РАБОЧЕЕ ЗАДАНИЕ 1: Сколько жестовых комбинаций, согласно отрывку о морских львах, узнавала Рокки, любимица Шустермана?

ПОКАЗАННЫЙ ТЕКСТ:
Морские львы способны жить в неволе до тридцати лет, так что оставить Ронан в лаборатории означало связать себя надолго — за такой срок в центре может смениться руководитель. Кроме того, общей любимицей сделалась еще одна подопытная — Джи-Док, взявшая в привычку разгуливать по своему загону с нахлобученным на голову ведерком, которое использовалось как инвентарь в экспериментах. Дурачества Джи-Док покорили сердца инструкторов, и Райхмут подумывала забрать ее насовсем. Но Ронан лучше справлялась с тестами Питера. В конце концов в лаборатории все-таки оставили ее, а «классную клоунессу» Джи-Док взяла другая организация.
Повезло в результате не только Ронан, но и всем нам. Вскоре у этой морской львицы обнаружились уникальные способности, изменившие наше представление об эволюции языка.

 

На вопрос, что отличает человека от других животных, большинство из нас ответит: язык и речь. И действительно, как бы мы ни очеловечивали поведение разных животных и издаваемые ими звуки, полноценные языковые способности имеются только у Homo sapiens. Многие высказывают гипотезу, что так называемый «языковой инстинкт» и послужил тем самым основополагающим эволюционным шагом, который привел к появлению гоминид. И поскольку другие животные не описывают свои переживания словами, некоторые ученые сомневаются, узнаем ли мы когда-нибудь, каково это — быть другим животным.
Но, как мне предстояло узнать благодаря Ронан, язык — это лишь вершина айсберга. А в глубине скрыта громада когнитивных процессов, которые роднят человека с животными.
У человека слово обладает определенной смысловой нагрузкой, и даже самое простое, «цветок» например, тянет за собой калейдоскоп образов. Едва научившись говорить, мы быстро усваиваем, что слова — это лишь «стенография», значки для выражения идей и за этими значками кроется целая вселенная из животных, предметов, действий и тому подобного. Язык в основе своей — это абстрактное выражение тех или иных понятий. Слово — вербальная замена обозначаемого. И хотя животные не разговаривают, многие из них способны усваивать словесные команды. А теперь вопрос на миллион: они просто реагируют рефлекторно на знакомый набор звуков или понимают смысл сказанного? Все зависит от символической репрезентации в мозге.
Слово может иметь разные формы выражения — устную, письменную, знаковую, и какие-то из этих форм животным воспринимать легче. В 1980-х годах Рон Шустерман начал изучать способность к восприятию символов у морских львов при помощи жестовых сигналов. Оперируя произвольным языком жестов, он сформировал у этих животных достаточно обширный словарный запас, включающий обозначения предметов (мячи, кольца, биты), качеств (большой, маленький, белый) и действий (принести, коснуться хвостом, коснуться ластой). Любимица Шустермана, Рокки, узнавала более семи тысяч жестовых комбинаций. Поскольку заучить наизусть каждую из этих комбинаций она вряд ли могла, Шустерман пришел к выводу, что на каком-то уровне она усвоила значение отдельных жестов и получила возможность понимать простые фразы.

ДАННЫЕ УПРАЖНЕНИЯ:
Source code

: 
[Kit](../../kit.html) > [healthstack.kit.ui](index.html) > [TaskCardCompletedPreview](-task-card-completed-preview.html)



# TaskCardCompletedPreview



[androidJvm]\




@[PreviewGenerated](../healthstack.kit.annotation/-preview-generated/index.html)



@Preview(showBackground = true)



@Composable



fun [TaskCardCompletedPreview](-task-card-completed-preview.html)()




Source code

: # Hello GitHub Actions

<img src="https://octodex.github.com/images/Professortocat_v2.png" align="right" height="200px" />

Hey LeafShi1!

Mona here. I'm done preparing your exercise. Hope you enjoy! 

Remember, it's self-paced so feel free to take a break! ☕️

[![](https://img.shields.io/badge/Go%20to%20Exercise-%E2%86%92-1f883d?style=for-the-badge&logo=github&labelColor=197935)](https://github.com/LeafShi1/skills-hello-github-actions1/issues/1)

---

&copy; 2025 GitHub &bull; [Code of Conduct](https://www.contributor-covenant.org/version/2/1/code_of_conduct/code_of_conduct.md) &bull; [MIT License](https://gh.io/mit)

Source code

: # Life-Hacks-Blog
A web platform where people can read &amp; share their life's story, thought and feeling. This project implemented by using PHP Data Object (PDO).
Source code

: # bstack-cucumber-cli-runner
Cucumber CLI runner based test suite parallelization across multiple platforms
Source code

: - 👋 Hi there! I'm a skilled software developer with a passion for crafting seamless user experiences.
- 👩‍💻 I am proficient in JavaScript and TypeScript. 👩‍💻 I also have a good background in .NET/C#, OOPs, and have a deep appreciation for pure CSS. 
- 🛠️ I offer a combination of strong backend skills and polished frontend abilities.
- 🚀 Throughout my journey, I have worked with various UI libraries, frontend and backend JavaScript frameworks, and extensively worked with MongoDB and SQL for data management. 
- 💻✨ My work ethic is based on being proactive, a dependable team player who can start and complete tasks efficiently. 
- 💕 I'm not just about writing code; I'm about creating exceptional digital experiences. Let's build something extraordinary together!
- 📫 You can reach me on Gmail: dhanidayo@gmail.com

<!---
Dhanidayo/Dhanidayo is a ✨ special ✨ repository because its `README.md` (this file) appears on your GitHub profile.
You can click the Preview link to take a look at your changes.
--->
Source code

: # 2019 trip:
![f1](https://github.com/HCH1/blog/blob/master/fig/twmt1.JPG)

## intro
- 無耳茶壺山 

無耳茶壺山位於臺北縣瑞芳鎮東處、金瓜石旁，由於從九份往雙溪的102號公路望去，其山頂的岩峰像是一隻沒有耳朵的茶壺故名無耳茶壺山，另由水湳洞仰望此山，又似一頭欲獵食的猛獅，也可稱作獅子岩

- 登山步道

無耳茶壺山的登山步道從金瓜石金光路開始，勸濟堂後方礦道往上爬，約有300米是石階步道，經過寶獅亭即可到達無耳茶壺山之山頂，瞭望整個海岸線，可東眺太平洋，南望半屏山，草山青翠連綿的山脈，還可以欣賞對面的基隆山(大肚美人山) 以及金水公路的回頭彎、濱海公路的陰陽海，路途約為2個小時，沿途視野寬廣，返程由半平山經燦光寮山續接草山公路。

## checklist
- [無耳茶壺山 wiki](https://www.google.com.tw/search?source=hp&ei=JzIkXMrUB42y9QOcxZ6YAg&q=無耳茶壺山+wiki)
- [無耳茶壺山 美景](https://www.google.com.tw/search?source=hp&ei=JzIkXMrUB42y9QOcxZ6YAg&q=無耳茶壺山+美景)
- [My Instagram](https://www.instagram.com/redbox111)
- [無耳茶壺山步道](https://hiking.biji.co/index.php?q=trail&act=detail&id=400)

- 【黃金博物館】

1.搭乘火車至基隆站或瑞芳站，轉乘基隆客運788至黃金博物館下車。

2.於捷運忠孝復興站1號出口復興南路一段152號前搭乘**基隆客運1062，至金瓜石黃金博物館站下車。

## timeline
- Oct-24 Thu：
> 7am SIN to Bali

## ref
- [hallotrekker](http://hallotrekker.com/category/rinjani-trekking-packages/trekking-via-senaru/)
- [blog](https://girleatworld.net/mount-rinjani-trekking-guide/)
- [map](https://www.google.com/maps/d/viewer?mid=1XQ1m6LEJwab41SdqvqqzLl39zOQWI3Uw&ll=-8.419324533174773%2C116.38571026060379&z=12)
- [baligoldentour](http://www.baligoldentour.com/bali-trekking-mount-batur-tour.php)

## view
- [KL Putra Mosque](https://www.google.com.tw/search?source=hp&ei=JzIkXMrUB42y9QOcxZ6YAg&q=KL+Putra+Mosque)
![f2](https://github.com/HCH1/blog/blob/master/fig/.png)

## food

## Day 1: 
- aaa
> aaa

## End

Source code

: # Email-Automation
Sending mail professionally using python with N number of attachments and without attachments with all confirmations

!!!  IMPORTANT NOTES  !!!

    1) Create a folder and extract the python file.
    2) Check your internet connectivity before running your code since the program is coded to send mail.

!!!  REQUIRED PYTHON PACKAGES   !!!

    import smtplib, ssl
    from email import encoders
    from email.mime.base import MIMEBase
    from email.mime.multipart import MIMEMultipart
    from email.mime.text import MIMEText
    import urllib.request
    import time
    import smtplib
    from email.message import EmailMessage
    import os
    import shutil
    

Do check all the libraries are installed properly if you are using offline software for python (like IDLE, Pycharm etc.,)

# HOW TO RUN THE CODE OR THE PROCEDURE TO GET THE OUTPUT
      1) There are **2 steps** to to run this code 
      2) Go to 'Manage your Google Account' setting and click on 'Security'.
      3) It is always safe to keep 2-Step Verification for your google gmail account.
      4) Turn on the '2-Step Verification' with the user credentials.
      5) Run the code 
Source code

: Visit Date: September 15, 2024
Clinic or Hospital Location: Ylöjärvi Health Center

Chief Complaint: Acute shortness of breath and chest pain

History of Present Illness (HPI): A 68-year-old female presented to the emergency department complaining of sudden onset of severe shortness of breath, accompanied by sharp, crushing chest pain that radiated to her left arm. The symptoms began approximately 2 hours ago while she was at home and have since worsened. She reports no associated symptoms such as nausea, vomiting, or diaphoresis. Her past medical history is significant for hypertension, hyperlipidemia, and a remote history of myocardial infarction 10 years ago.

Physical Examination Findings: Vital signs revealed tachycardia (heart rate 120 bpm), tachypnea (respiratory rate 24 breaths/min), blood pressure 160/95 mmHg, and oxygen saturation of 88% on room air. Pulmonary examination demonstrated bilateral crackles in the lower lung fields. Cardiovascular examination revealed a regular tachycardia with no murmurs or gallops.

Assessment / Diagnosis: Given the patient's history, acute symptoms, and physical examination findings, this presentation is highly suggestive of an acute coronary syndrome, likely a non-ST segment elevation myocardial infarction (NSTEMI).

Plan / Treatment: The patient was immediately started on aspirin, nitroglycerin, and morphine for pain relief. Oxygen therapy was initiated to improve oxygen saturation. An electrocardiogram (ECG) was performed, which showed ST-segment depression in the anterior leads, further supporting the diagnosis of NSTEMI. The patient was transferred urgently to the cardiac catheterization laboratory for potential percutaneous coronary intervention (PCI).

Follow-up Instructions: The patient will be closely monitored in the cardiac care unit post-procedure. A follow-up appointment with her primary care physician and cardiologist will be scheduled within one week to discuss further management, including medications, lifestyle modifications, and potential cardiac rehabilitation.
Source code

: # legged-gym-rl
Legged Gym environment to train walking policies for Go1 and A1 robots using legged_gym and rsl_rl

РАБОЧЕЕ ЗАДАНИЕ 2: Пожалуйста, выпишите заново строки упражнения (не отрывок о морских львах) от строки с "無耳茶壺山位於臺北縣瑞芳鎮東" до строки с "SIN to Bali" включительно, заменив "基隆客運" на "國光客運" и не меняя больше ничего.

ОЖИДАЕМЫЙ ОТВЕТ 1: Более семи тысяч.

ОЖИДАЕМЫЙ ОТВЕТ 2:
無耳茶壺山位於臺北縣瑞芳鎮東處、金瓜石旁，由於從九份往雙溪的102號公路望去，其山頂的岩峰像是一隻沒有耳朵的茶壺故名無耳茶壺山，另由水湳洞仰望此山，又似一頭欲獵食的猛獅，也可稱作獅子岩

- 登山步道

無耳茶壺山的登山步道從金瓜石金光路開始，勸濟堂後方礦道往上爬，約有300米是石階步道，經過寶獅亭即可到達無耳茶壺山之山頂，瞭望整個海岸線，可東眺太平洋，南望半屏山，草山青翠連綿的山脈，還可以欣賞對面的基隆山(大肚美人山) 以及金水公路的回頭彎、濱海公路的陰陽海，路途約為2個小時，沿途視野寬廣，返程由半平山經燦光寮山續接草山公路。

## checklist
- [無耳茶壺山 wiki](https://www.google.com.tw/search?source=hp&ei=JzIkXMrUB42y9QOcxZ6YAg&q=無耳茶壺山+wiki)
- [無耳茶壺山 美景](https://www.google.com.tw/search?source=hp&ei=JzIkXMrUB42y9QOcxZ6YAg&q=無耳茶壺山+美景)
- [My Instagram](https://www.instagram.com/redbox111)
- [無耳茶壺山步道](https://hiking.biji.co/index.php?q=trail&act=detail&id=400)

- 【黃金博物館】

1.搭乘火車至基隆站或瑞芳站，轉乘國光客運788至黃金博物館下車。

2.於捷運忠孝復興站1號出口復興南路一段152號前搭乘**國光客運1062，至金瓜石黃金博物館站下車。

## timeline
- Oct-24 Thu：
> 7am SIN to Bali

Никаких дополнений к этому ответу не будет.